* **Descrição da tarefa**
Copie palavra por palavra, do trecho sobre Hayek e a planificação, tudo o que vai de "Hayek bem pontua, o" até "fisicamente se necessário.".

* **Trecho fornecido**
Hayek bem pontua, o que tange à planificação, que conforme se amplia o escopo ou área de atuação e intervenção estatal, maior tende a ser o grau de opiniões divergentes, isto é, ao agir para regular a abarcar cada vez mais aspectos da vida em sociedade, maior será o grau de dissenso existente, pois isso afeta cada vez mais indivíduos em mais esferas potenciais. Daí que um Estado que queira de fato agir nesse sentido é incapaz de entregar o que promete, dado o crescente dissenso que gera na sociedade, e tem de passar a operar de forma autoritária, para poder então impor sua vontade e eliminar os “entraves” (o dissenso e a oposição), até mesmo fisicamente se necessário.

[Registros armazenados]
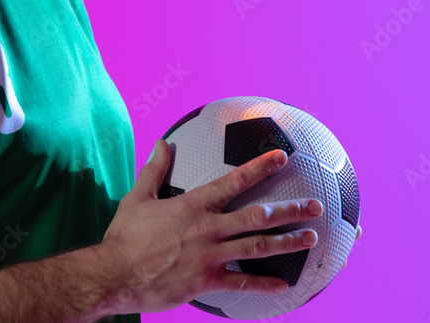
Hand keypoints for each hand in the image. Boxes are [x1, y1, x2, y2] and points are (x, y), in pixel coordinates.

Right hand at [101, 139, 323, 314]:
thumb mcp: (138, 198)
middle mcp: (208, 228)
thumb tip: (161, 143)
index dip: (260, 167)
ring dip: (287, 243)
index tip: (283, 157)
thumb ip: (154, 170)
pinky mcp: (206, 281)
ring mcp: (210, 256)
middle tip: (315, 206)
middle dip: (289, 209)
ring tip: (310, 238)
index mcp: (194, 205)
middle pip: (257, 216)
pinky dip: (264, 284)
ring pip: (257, 247)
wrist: (114, 274)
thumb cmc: (125, 236)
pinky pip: (241, 284)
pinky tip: (285, 285)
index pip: (234, 180)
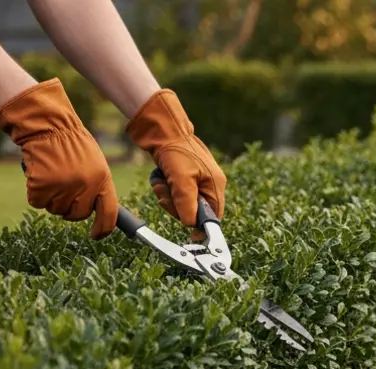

* **Resposta escrita**
Hayek bem pontua, o que tange à planificação, que conforme se amplia o escopo ou área de atuação e intervenção estatal, maior tende a ser o grau de opiniões divergentes, isto é, ao agir para regular a abarcar cada vez mais aspectos da vida em sociedade, maior será o grau de dissenso existente, pois isso afeta cada vez mais indivíduos em mais esferas potenciais. Daí que um Estado que queira de fato agir nesse sentido é incapaz de entregar o que promete, dado o crescente dissenso que gera na sociedade, e tem de passar a operar de forma autoritária, para poder então impor sua vontade e eliminar os “entraves” (o dissenso e a oposição), até mesmo fisicamente se necessário.